Imagine being eighteen and dreading your birthday.
The dread arrives weeks before your birthday does. It arrives on wings edging its way through your dorm room window, sliding in a crack open against the stuffy heat of the college heating system that buffers late winter’s cold. It lounges on the closed lid of your computer, sprawled like a cat waiting for you to open it and attempt to work on your music assignments.
It wedges on your shoulder as you sit at the piano in the practice rooms of the conservatory. Your oversized manuscript beside you, your pencil fingering the keys as you tempt ideas from your lessons on counterpoint, working on a multi movement chamber series on the stages of grief.
You are too young for this, a voice inside your head screams in objection. Your shoulders slump forward. Your head is bent. Is it concentration on the progression of chords singing on the keys as you play what the pencil scribbles onto the manuscript? Is it the empty feeling inside your gut?
Your twin is gone and it is the third year you will spend the birthday you shared without her.

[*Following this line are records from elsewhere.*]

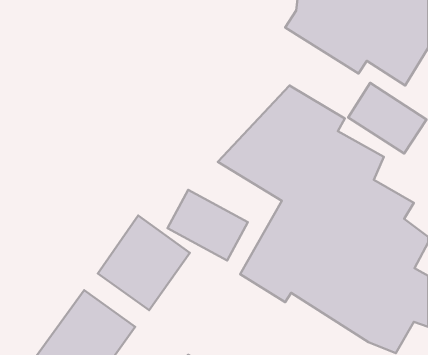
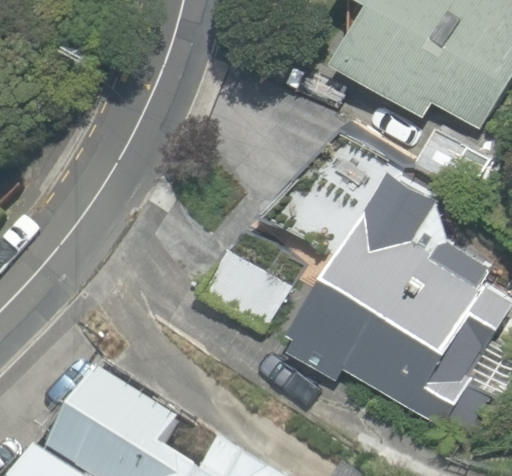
building: [98,216,190,310] -> none

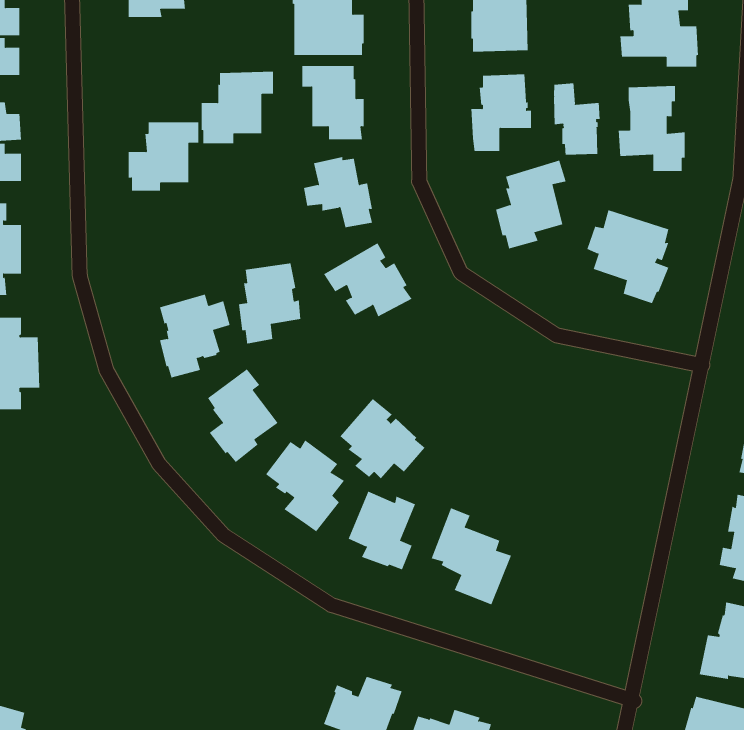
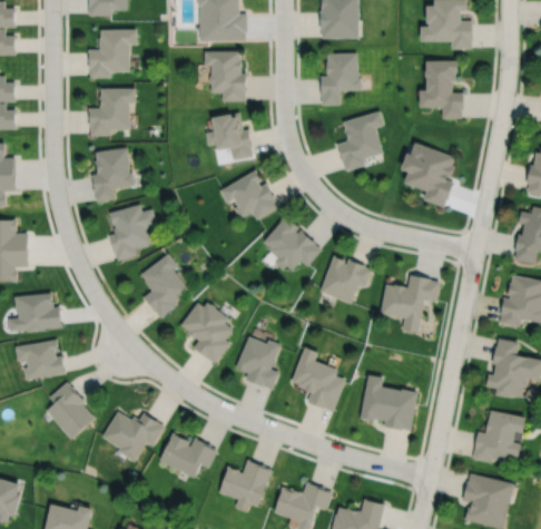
building: [201,71,274,144] -> [88,27,137,76]
building: [554,82,600,156] -> none
building: [238,263,301,344] -> [91,146,134,200]
building: none -> [321,254,373,302]
building: [339,398,426,479] -> [264,215,322,270]
building: none -> [382,274,441,333]
building: none -> [7,292,62,331]
building: none -> [14,339,66,379]
building: none -> [361,374,420,430]
building: none -> [46,382,95,439]
building: none -> [101,411,165,461]
building: none -> [159,432,218,478]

You run from your dorm room to the practice room… immerse yourself in music. It is the only way you know the distance yourself from the feelings. The dread of that day. The remembering which you can never forget. You run from the practice rooms back to the dorm. It is late. The night is dark and only habit shows you the way. Sometimes in the dorm your friends are chatting together. Sometimes your roommate is working. Sometimes it is so late she is asleep. You fall asleep, exhausted.
Sometimes, when your own work does not consume too many hours, you run to concert halls and hear other students perform their works. At Oberlin there are first class classical and jazz concerts every night. There you can get carried away by the music. For you, the harmonies and instrumental combinations not only soothe, but your mind is charged by analyzing the technical genius of the composition…
Your birthday falls at the end of Spring break and although going home feels special, it can also feel more lonely. Jesi should be there. Your friends… your music… won’t be around you to cushion you from the loss. How will it be, you wonder?
Three years ago, that last birthday you spent together… Jesi was home from hospital between her initial chemotherapy treatment after the cancer returned, gaining strength before she was to return for a bone marrow transplant. Together you celebrated with a pizza party. A small group of school friends splashing ingredients onto the dough you rolled into odd shaped pizzas. Jesi was not well but she laughed it off.
“I guess no pizza for me tonight,” I remember her saying.
You stood next to her at the kitchen bench, your arm around her, a plate of cup cakes and an enormous bowl of fruit in its midst. I remember the happy birthday candle too. I found it in a bucket full of an odd assortment of stuff in an ethnic shop. A plastic flower when lit, the petals unfolded and rotated slowly, shooting silver sparkles out from the flame while it sung “Happy Birthday to You.”
This year, I tried to make up for the absence…but how ever could I? Yet you did a wonderful job. You invited your closest friends over, just a handful, friends from college who happen to live near by. You bought party hats and paints and birdhouses to decorate. You ate vegan Thai food and we made vegan cake. We stood around the other side of the kitchen counter and sang to you. And your friends gave you some of the most lovingly handmade gifts ever!
And for all of this, Chris also came home from college to help celebrate your birthday.